* _Task to carry out_: The reply must contain exactly the lines below from the one with "f_number: 11" down to the one with "focal_mm: 19.6", both included, and nothing more; please omit the pictures.
------------------------------------------------
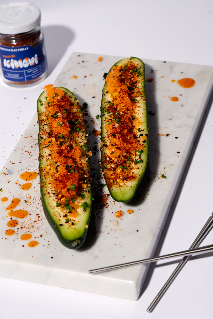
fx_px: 976
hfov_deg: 12.5
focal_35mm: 110
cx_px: 106
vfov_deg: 18.6
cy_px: 160
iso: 64
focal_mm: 110
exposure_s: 1/200
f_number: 11
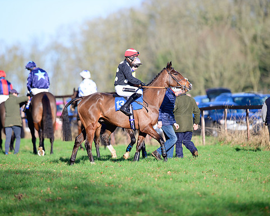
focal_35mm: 454
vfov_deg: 3.4
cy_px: 108
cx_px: 127
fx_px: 3627
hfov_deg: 4.3
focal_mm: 400
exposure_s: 1/2000
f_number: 5
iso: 400
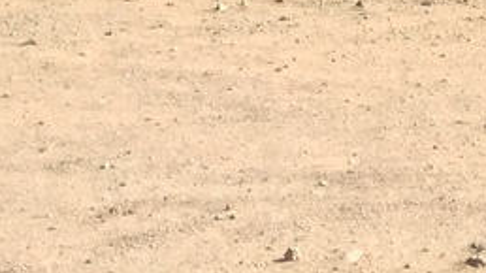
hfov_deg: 14.0
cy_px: -518
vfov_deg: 7.4
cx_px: 659
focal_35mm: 147
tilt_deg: +6.0
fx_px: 1894
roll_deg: -2.2
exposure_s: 1/898
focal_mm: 4.15
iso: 32
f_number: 2.2
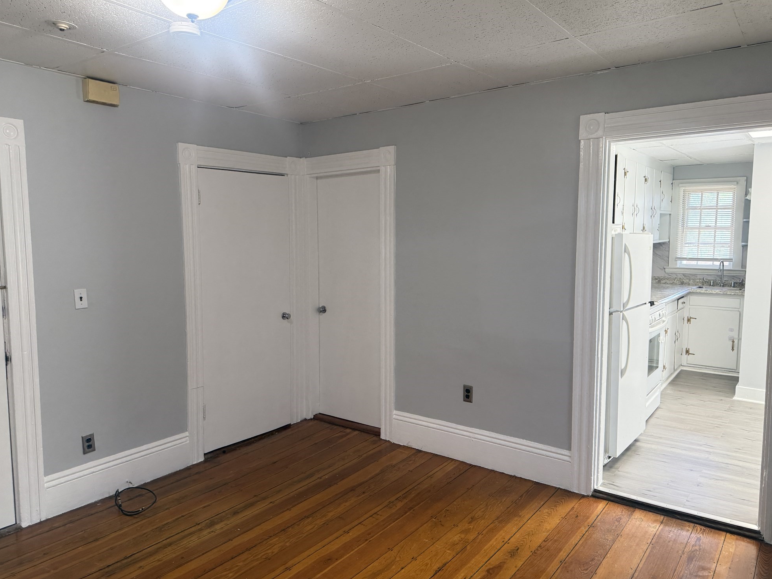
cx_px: 381
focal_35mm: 25
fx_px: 558
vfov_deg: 54.9
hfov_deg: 69.4
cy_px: 287
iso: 160
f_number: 1.78
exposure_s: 1/120
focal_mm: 6.76
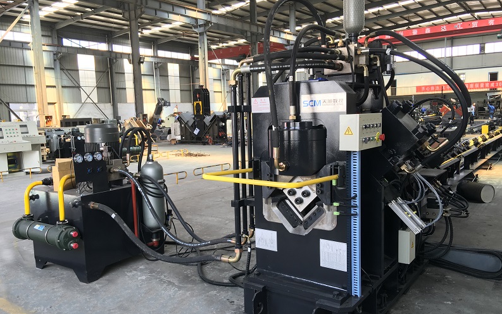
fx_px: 424
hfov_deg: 61.2
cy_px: 169
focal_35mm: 31
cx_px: 253
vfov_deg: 40.6
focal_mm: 4.15
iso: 25
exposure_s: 1/33
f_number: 2.2
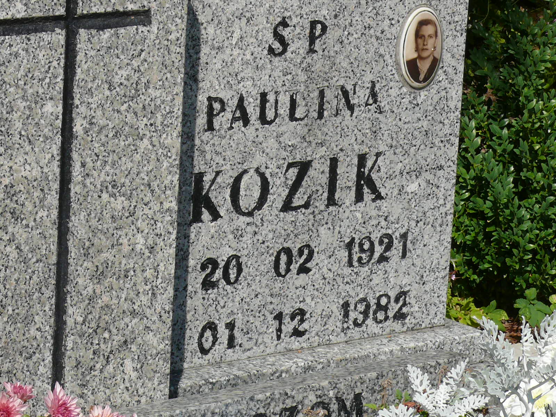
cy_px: 208
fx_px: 2666
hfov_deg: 11.9
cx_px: 278
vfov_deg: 8.9
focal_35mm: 166
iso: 100
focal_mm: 19.6
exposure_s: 1/500
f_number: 7.1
------------------------------------------------
* _Task output_:
f_number: 11
focal_35mm: 454
vfov_deg: 3.4
cy_px: 108
cx_px: 127
fx_px: 3627
hfov_deg: 4.3
focal_mm: 400
exposure_s: 1/2000
f_number: 5
iso: 400
hfov_deg: 14.0
cy_px: -518
vfov_deg: 7.4
cx_px: 659
focal_35mm: 147
tilt_deg: +6.0
fx_px: 1894
roll_deg: -2.2
exposure_s: 1/898
focal_mm: 4.15
iso: 32
f_number: 2.2
cx_px: 381
focal_35mm: 25
fx_px: 558
vfov_deg: 54.9
hfov_deg: 69.4
cy_px: 287
iso: 160
f_number: 1.78
exposure_s: 1/120
focal_mm: 6.76
fx_px: 424
hfov_deg: 61.2
cy_px: 169
focal_35mm: 31
cx_px: 253
vfov_deg: 40.6
focal_mm: 4.15
iso: 25
exposure_s: 1/33
f_number: 2.2
cy_px: 208
fx_px: 2666
hfov_deg: 11.9
cx_px: 278
vfov_deg: 8.9
focal_35mm: 166
iso: 100
focal_mm: 19.6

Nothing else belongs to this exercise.